Wednesday, February 20, 2013

"Amour," je t'aime

There is a heartbreaking moment in the middle of Amour when Georges, an octogenarian who is watching his wife slowly die, imagines her playing the piano. We the audience know this cannot be-- we've seen Anne navigate her way around their apartment in a motorized wheelchair, we've watched as Georges lifts Anne off the toilet, we've witnessed her rapid deterioration when even speaking is a challenge. Yet the beauty of this moment-- and the tenderness with which director Michael Haneke paints the grief, heartbreak, and immeasurable tragedy of a loving husband imagining his wife making music once more, free of her ailments, and exhibiting all the grace and dignity he surely loved about her-- is defining. Amour, as the title suggests, is about love, and, more profoundly, it's about what happens when the love you offer someone is not enough to save them.

If that sounds bleak, it is. This isn't a rosy movie about the transcendent power of love, or a syrupy, Nicholas Sparks-esque love letter to, well, love. Georges and Anne have been married for decades. They are an elegant Parisian couple, who have loved each other for so long, that they have established a comfortable intimacy with one another that, like a fine wine, only comes with age. Tragedy, that unwelcome intruder, strikes, and Anne suffers a series of strokes that debilitate and degrade her. Georges, her devoted companion, does all he can to nurse her and keep her out of a nursing home, but he inevitably confronts his own limits as he realizes how limited his life is without her.
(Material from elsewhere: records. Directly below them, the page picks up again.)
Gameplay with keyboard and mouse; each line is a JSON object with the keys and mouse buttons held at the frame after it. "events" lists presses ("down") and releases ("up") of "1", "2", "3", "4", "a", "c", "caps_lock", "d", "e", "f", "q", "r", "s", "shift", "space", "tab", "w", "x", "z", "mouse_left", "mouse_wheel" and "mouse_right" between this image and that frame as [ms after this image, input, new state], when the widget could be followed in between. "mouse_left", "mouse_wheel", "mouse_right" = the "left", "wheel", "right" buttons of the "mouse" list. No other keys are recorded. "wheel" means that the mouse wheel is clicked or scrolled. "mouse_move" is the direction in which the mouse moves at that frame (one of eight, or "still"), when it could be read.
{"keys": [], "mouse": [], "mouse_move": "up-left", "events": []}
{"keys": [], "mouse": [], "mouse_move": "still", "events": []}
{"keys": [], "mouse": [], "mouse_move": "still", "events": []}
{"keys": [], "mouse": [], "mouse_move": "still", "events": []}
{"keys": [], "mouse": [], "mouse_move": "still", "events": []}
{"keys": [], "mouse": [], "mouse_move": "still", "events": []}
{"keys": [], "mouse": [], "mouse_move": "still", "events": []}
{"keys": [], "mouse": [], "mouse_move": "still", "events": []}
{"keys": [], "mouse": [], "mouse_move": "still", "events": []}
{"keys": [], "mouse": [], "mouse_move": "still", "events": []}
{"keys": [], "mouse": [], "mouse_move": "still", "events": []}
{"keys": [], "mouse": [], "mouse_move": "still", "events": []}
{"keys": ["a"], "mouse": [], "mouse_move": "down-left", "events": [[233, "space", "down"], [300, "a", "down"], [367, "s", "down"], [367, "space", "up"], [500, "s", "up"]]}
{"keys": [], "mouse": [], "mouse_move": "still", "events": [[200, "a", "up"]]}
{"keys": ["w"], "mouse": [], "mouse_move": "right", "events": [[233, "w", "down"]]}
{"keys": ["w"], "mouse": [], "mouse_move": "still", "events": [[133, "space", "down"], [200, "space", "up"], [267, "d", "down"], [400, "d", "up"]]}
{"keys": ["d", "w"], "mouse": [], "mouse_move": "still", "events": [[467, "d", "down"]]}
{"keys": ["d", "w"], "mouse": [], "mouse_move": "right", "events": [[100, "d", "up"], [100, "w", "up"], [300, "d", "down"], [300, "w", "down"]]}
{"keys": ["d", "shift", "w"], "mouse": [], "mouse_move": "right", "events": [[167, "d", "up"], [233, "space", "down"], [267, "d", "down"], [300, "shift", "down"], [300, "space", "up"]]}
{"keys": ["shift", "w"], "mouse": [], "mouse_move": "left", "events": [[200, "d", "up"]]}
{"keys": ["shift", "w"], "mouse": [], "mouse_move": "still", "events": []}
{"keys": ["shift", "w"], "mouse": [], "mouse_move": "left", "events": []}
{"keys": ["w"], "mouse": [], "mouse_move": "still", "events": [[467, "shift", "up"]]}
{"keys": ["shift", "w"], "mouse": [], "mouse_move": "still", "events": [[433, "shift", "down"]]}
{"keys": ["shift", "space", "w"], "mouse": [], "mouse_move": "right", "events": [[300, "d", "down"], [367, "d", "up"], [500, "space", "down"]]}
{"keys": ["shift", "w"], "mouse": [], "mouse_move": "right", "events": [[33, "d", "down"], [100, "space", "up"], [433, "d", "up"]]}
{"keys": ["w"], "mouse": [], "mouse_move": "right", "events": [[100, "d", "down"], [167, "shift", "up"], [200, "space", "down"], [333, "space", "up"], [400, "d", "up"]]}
Michael Haneke is known for his complex, unflinching films that try the tolerance (in every sense of the word) of his audience. Most recently, Haneke gained critical acclaim for his well-crafted, deeply challenging The White Ribbon, which portrayed atrocities that haunted a small German village on the eve of World War I. He grounds his films in a strong sense of reality, and Amour is no exception; I felt uncomfortable watching some scenes-- Anne's humiliation at the failures of her body and Georges's desperate desire to make everything okay are poignantly, painfully acted.

Indeed, Emmanuelle Riva has been nominated for Best Actress by the Academy of Motion Picture Arts & Sciences. (Earlier in the week, I identified Quvenzhané Wallis from Beasts of the Southern Wild as the youngest ever Best Actress nominee; well, as it happens, 2013 is a year of milestones for this category, since Riva is the oldest nominee ever. Way to go, Emmanuelle!) The role of Anne is a full-person role-- it's emotionally, physically, psychologically, and intellectually demanding. It took an actress as graceful, gifted, and sensitive as Emmanuelle to pull it off so flawlessly.

I've been throwing around words like "beautiful," "tragic," and "painful" a lot in this review. But those are the only words I know of to describe this film. Please, see it. If nothing else, it will make you hug your grandparents extra tight the next time you see them. But it will also make you contemplate the meaning of love and how it binds us together, oftentimes in impossible situations. Amour is a moving, exquisite film that stares love and death in the face and refuses to blink.